If you really think about it, the way that I hear the voices is the same way that if I went to Church of Christ next Sunday or whenever, there would be the men doing their parts, the women doing their parts, then somebody just off on the side doing something crazy. It’s just what I’ve always been doing. I just did what I’ve always done from record to record.

One thing that is consistent about my music is that there’s layers of voices and that it’s a vocal-heavy kind of music. The only thing that connects a song like “Tennessee Time” to “Shotgun” and “Pushin’ Against a Stone” and “The Hour” is my voice. That’s the only consistent element on the whole record, because it’s all over the place.

You seem to have a good sense of yourself and what you want to be doing, but also the desire to get it out there. The fact that you value not only self-expression but also accessibility must shape choices you make.

That’s true. I’ve taken my time with that side of it. I guess after this record is out in the UK, then I’ll have a good answer as to whether I feel like it’s [right] for me to be in that [big of a spot] light or not. Because I haven’t made a decision about that yet.

I’ve seen a number of American roots artists find success first in the U.K., then promote their music in the U.S. You’ve already gotten high profile dates and press over there. How’s it all working out for you?

I found a great label there first before I found one in the States. I also kinda felt like the music, from the beginning, has been a slow walk for me, and I just wanted to keep it as slow as I possibly could. So dividing the world up into territories and just working one little area at a time was a good idea for me, I think. …If there was so much going on in the U.S. and in the U.K. all at one time, I think I probably would’ve lost my mind a little bit. I need to have the down time.

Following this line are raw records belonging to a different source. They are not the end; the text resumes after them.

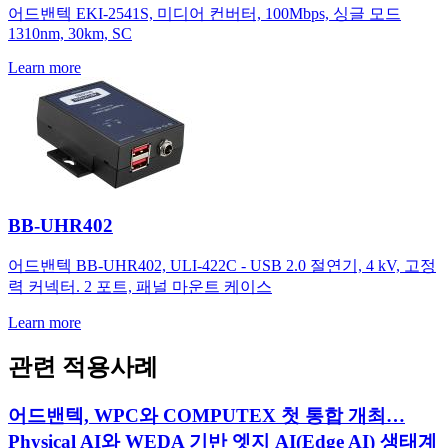
어드밴텍 EKI-2541S, 미디어 컨버터, 100Mbps, 싱글 모드
1310nm, 30km, SC
Learn more
BB-UHR402
어드밴텍 BB-UHR402, ULI-422C - USB 2.0 절연기, 4 kV, 고정
력 커넥터. 2 포트, 패널 마운트 케이스
Learn more
관련 적용사례
어드밴텍, WPC와 COMPUTEX 첫 통합 개최…
Physical AI와 WEDA 기반 엣지 AI(Edge AI) 생태계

I’ve been coming back to Tennessee every other month. That’s been my pattern for the three years I’ve lived in New York, just to come home and chill at my parents’ house in Jackson. And there hasn’t really been time for that this year. So I’ll be happy to get back there before I have to go back for my next U.K. run. Because that kinda gives me the energy to do what I need to do, to be able to touch down at home and have time. I love to cook, and it’s really important for my health that I eat right.

I mean, all those things with being a traveling artist and being in the [spot]light, I have to think about all of that stuff, if that’s what I really, really want to do for the rest of my life or if I wanna go back to kinda doing it like I was doing it before—if that can happen.

Buzz acts don’t usually think a lot about trying to control the pace and scale of their careers. I respect the fact that you’re making your own, self-aware choices.

It’s all about the story, really: What story are people able to absorb and understand? Because I know on the level that I was doing music for the last four years, people were really absorbing those stories. And that’s why they gave me money to make a record, because, I mean, they felt it. They were moved by it. It wasn’t just hype or a pretty face or any of that. They really felt the music.

I feel that this record can be a great success, and I want that for it, but I also know that I want to share stories and I want to touch people and inspire people in the way that I’m moved when I listen to a folk song or a country-blues songs. And I want to study more of the heritage of the music and have time for those things. So it depends on how I can balance all of that.